In him the whole building is joined together and rises to become a holy temple in the Lord. And in him you too are being built together to become a dwelling in which God lives by his Spirit. (Eph. 5:21-22)
As we noted in the previous post, holiness is God’s objective for the Church which He made possible through the death of Jesus to pay the penalty our sin deserved. Consequently when a member of the Body willfully lives in sin, we must help that person become who God called His people to be — holy.
Why is that so important? First, it matters because we love God and we love people and we want to see them live in fellowship with Him and with us. Second, what one person does affects the whole. Sin in the lives of our church members can’t be seen as merely a personal issue if we want a holy church.
Don’t you know that a little yeast leavens the whole batch of dough? (1 Cor. 5:6)
How does a lack of holy living in individuals affect the whole Body?
1) Could dim our light in the world.
God asks us to let our light shine so others would see our good works and glorify Him (Matt. 5:14-16). When we all shine for Jesus, the intensity and reach of the light increases. Even one person not letting their light shine, will take away from the brightness.
2) Could be used by outsiders to define the whole church.
God defines the Church as “a holy priesthood” (1 Pet. 2:5), “a chosen people, a royal priesthood, a holy nation, God’s special possession” (2 Pet. 2;9). This is a people set apart to represent Him to the world.
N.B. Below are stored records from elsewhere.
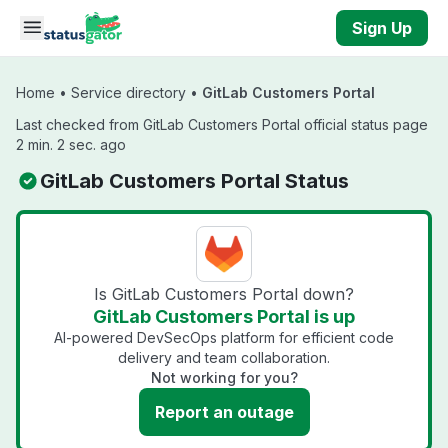
Skip to main content
Sign Up
Home
•
Service directory
•
GitLab Customers Portal
Last checked from GitLab Customers Portal official status page
2 min. 2 sec. ago
GitLab Customers Portal Status
Is GitLab Customers Portal down?
GitLab Customers Portal is up
AI-powered DevSecOps platform for efficient code
delivery and team collaboration.
Not working for you?
Report an outage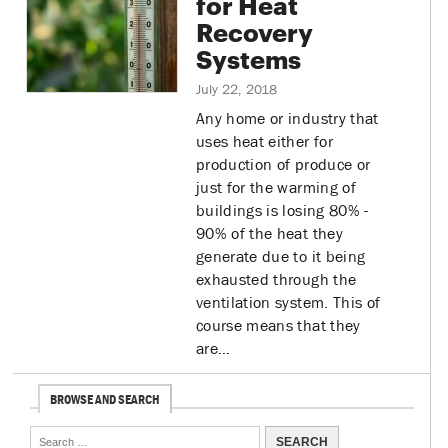
for Heat
Recovery
Systems
July 22, 2018
Any home or industry that
uses heat either for
production of produce or
just for the warming of
buildings is losing 80% -
90% of the heat they
generate due to it being
exhausted through the
ventilation system. This of
course means that they
are…
BROWSE AND SEARCH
The individual engaged in sin out in the workplace, the neighbor participating in unholy living, the family member living in sin, are what people in the world see and use to define what difference it makes to be a Christian, to be part of the Church.
3) Could bring God’s judgment on the whole church.
Think of the Old Testament account of Achan (Joshua 7). One man’s sin, left unchecked, caused the Israelites trouble on the battle front. What spiritual battles might the Church be losing because of “sin in the camp”?
What one member of the Body does can and will affect the whole. The consequences might not always be obvious but little by little our failure to disciple people toward holiness and exercise church discipline if people willfully remain in their sin, will diminish the saltiness of the Church in the world until this can be said of us:
You are the salt of the earth. But if the salt loses its saltiness, how can it be made salty again? It is no longer good for anything, except to be thrown out and trampled underfoot.